◆ Instructions for the task ◆
What must be handed in is the entire listing, exactly as written, with no pictures.

◆ Data excerpt ◆
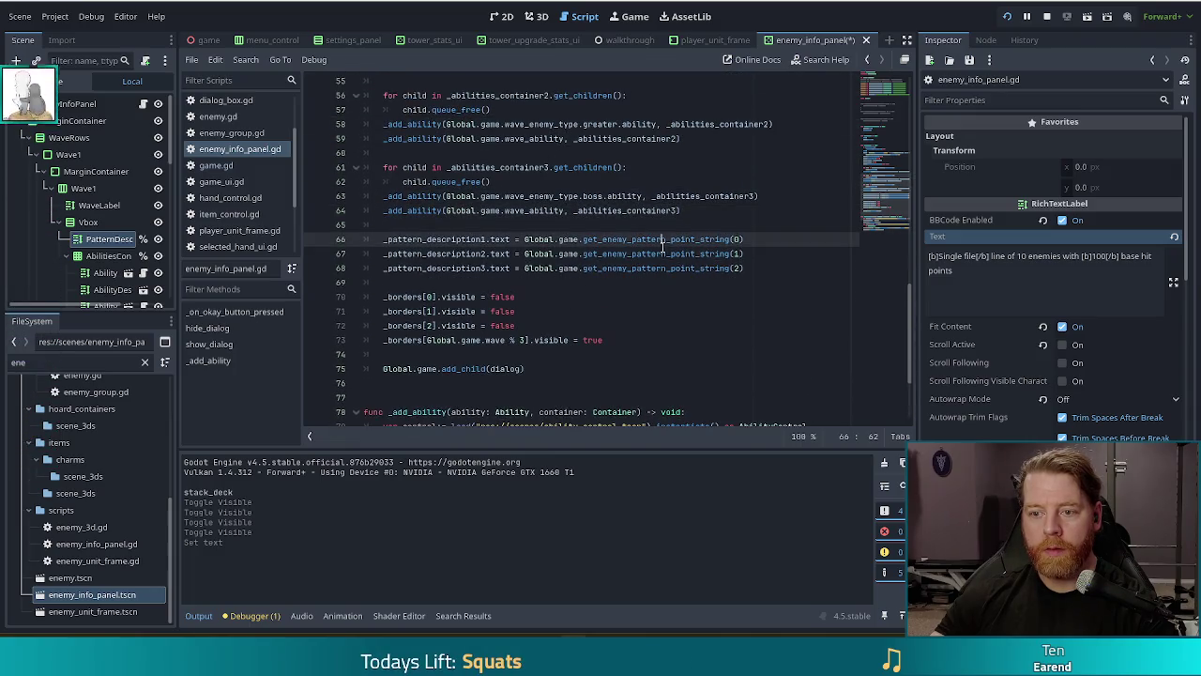
left_click(653, 239)
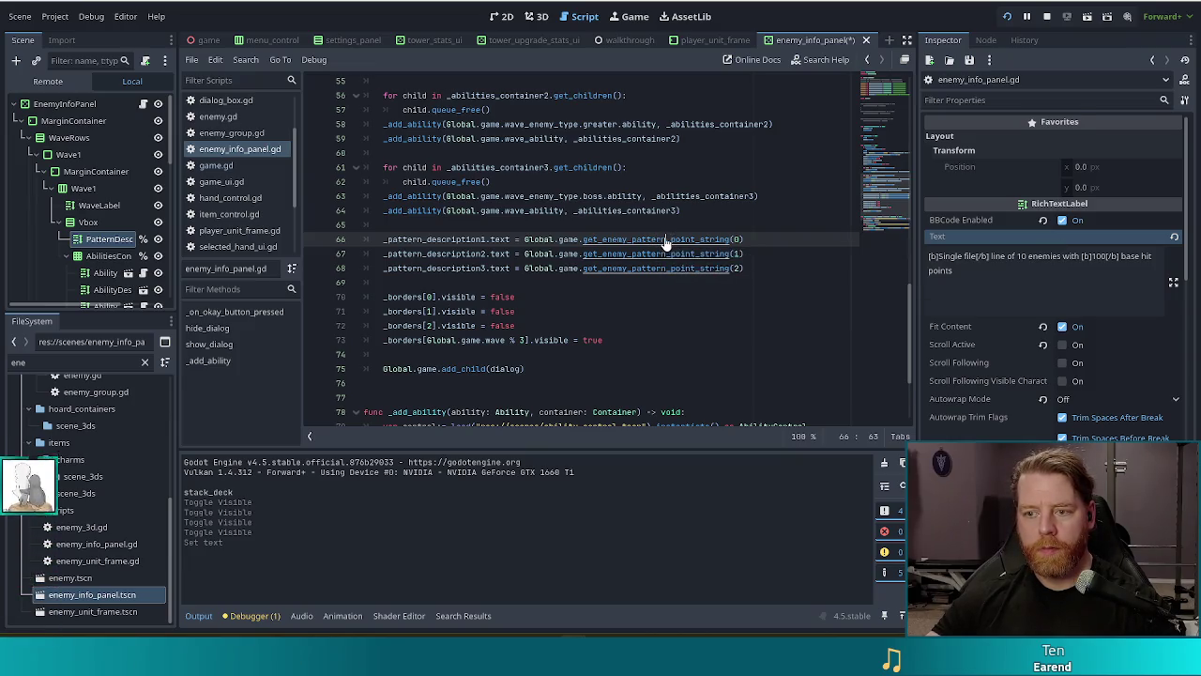
left_click(654, 239, "ctrl")
scroll(637, 302, "down", 1)
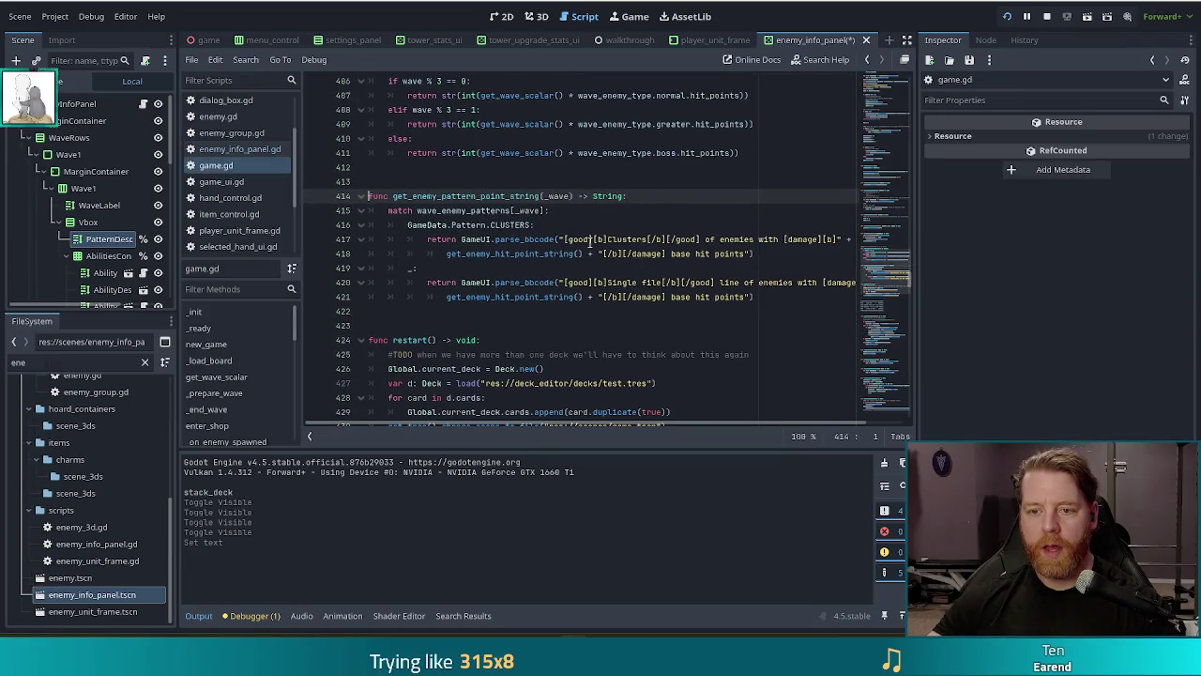
left_click(579, 229)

◆ Problem solution ◆
left_click(653, 239)
left_click(654, 239, "ctrl")
scroll(637, 302, "down", 1)
left_click(579, 229)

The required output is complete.